Samstag, 16. Juni 2012

'Dogville' - Lars von Triers Vorführung der Dorfmoral.

Dogville
Sozialdrama | Dänemark / Schweden / Norwegen / Frankreich / Niederlande / Finnland | FSK 12 | 177 Minuten | Regie: Lars von Trier

'Dogville' ist für mich nicht Lars von Triers ergreifendster, aber mit Sicherheit sein urteilssicherster sowie in gewisser Weise progressivster Film. „Hundedorf“ oder „Dorf der Hunde“, sein von vielen ebenso gelobtes wie verworfenes Werk, zeichnet aber neben seiner „Neuerfindung des Kinos“ ganz besonders eins: den dünnen Pfad zwischen Vorsicht und Ungerechtigkeit, Moral und Versuchung sowie Unverschämtheit. Ganz ähnlich, aber weitaus weniger humoristisch, wie Dürrenmatt es einst schriftlich tat, lässt er eine Art „Besuch der alten Dame“ spielen. 

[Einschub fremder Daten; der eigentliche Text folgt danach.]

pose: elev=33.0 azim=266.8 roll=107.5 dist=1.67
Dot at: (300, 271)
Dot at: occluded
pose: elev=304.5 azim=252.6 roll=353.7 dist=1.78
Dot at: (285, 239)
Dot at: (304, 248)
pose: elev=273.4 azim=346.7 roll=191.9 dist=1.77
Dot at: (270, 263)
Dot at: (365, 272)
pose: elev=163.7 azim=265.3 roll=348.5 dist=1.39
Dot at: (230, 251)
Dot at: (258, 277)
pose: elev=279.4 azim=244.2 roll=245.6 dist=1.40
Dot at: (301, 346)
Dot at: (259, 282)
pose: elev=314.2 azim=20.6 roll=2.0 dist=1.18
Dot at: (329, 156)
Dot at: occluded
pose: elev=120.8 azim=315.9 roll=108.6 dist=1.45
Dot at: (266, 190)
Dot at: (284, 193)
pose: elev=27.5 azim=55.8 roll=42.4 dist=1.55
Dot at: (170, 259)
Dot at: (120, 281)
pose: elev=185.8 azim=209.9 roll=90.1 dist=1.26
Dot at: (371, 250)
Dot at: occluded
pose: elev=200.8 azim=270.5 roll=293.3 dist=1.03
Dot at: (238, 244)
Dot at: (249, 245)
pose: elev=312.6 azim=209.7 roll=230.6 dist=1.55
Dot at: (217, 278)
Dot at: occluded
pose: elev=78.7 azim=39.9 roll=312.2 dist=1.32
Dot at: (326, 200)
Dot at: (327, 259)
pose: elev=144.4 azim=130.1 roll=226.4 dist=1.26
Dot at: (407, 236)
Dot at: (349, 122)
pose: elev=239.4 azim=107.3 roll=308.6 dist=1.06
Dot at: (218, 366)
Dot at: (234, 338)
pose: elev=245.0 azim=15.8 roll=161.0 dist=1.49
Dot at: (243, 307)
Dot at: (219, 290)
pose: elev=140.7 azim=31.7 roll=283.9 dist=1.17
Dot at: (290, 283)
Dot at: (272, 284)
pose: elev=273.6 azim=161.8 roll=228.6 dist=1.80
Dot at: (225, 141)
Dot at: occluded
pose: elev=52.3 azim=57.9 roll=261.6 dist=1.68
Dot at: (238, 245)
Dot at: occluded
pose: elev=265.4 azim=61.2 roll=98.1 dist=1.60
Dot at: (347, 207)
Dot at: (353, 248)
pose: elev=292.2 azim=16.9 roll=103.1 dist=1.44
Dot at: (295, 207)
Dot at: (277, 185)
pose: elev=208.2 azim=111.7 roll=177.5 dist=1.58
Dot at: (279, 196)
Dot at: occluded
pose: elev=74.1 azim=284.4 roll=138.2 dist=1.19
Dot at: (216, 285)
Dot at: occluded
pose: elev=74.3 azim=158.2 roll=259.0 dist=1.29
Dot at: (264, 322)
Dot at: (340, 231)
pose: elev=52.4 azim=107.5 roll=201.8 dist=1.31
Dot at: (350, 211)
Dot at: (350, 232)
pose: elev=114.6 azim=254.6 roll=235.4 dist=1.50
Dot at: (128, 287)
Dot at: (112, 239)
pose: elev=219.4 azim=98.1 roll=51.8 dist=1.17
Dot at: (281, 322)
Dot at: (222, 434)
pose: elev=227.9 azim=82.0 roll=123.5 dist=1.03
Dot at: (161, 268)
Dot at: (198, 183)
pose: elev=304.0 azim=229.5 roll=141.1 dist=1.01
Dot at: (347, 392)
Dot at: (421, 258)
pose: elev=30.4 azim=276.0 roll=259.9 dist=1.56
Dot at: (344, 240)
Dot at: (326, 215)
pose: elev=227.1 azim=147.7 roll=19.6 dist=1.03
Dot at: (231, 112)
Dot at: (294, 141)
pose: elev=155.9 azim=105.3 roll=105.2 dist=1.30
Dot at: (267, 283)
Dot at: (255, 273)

Das Ausnützen in allerlei Formen 

Hier strandet Grace. Die Einwohner von Dogville missbrauchen sie. Und warum? Weil sie es können. Grace ist durch ihre Not und Hilfsbedürftigkeit bestechlich geworden. Sie benötigt Hilfe, sie ist hilflos. Einerseits geben Dogvilles Einwohner ihr genau diese, nämlich ein Versteck, aber sie gehen viel weiter und nutzen Graces (vorgegebene) Verlorenheit für sich aus. Und Grace tut zunächst nichts anderes, als sich dem hinzugeben, es über sich hingehen zu lassen. „Wie ein Patient, der sich hilflos seiner Krankheit ergibt“, wie der wunderbare Erzähler John Hurt, es in Worte fasst. Und auch wenn [Achtung Spoiler] alles nur ein Experiment in Anführungsstrichen gewesen sein mag, wie es im finalen Dialog mit dem Vater klar wird, sie viel mehr gespielt und getestet hat, weil sie Dogvilles Einwohner auf einem weniger intellektuellen Standpunkt gesehen hat als sich selbst – Stichwort: Graces Arroganz –, wird doch das Laster und die Schuld der Taten nicht geringer, sondern erhält noch eine gewaltige Wende und einen Tritt ins Gesicht des erwischten Betrachters. [Spoiler Ende]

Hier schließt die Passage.